**What the task asks:** Using the entries below, show all lines with the string "Machine".

Collection entries:
--*--

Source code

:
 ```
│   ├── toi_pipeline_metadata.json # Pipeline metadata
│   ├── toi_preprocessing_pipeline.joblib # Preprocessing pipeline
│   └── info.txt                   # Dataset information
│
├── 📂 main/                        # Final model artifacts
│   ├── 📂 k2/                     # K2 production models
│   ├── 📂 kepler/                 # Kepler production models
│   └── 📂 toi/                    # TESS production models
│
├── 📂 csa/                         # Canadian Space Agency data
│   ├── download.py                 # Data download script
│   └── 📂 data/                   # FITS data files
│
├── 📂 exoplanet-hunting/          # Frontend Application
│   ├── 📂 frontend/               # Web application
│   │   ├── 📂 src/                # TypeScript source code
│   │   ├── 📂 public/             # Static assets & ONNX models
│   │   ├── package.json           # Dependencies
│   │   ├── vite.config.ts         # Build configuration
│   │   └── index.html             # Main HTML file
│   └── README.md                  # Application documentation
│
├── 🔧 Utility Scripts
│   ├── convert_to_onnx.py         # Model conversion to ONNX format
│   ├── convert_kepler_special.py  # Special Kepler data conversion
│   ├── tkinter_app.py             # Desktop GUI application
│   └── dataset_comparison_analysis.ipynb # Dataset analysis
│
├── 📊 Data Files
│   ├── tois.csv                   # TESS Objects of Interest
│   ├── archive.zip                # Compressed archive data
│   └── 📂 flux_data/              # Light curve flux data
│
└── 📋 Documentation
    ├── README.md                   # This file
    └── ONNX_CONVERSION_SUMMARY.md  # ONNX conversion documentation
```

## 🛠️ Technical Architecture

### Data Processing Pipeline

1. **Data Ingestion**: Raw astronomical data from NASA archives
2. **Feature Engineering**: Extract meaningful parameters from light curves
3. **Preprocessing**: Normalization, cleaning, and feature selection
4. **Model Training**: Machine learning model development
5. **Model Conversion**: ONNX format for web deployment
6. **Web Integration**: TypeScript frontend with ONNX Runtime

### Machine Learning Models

--*--

**Exercise answer:**
4. **Model Training**: Machine learning model development
### Machine Learning Models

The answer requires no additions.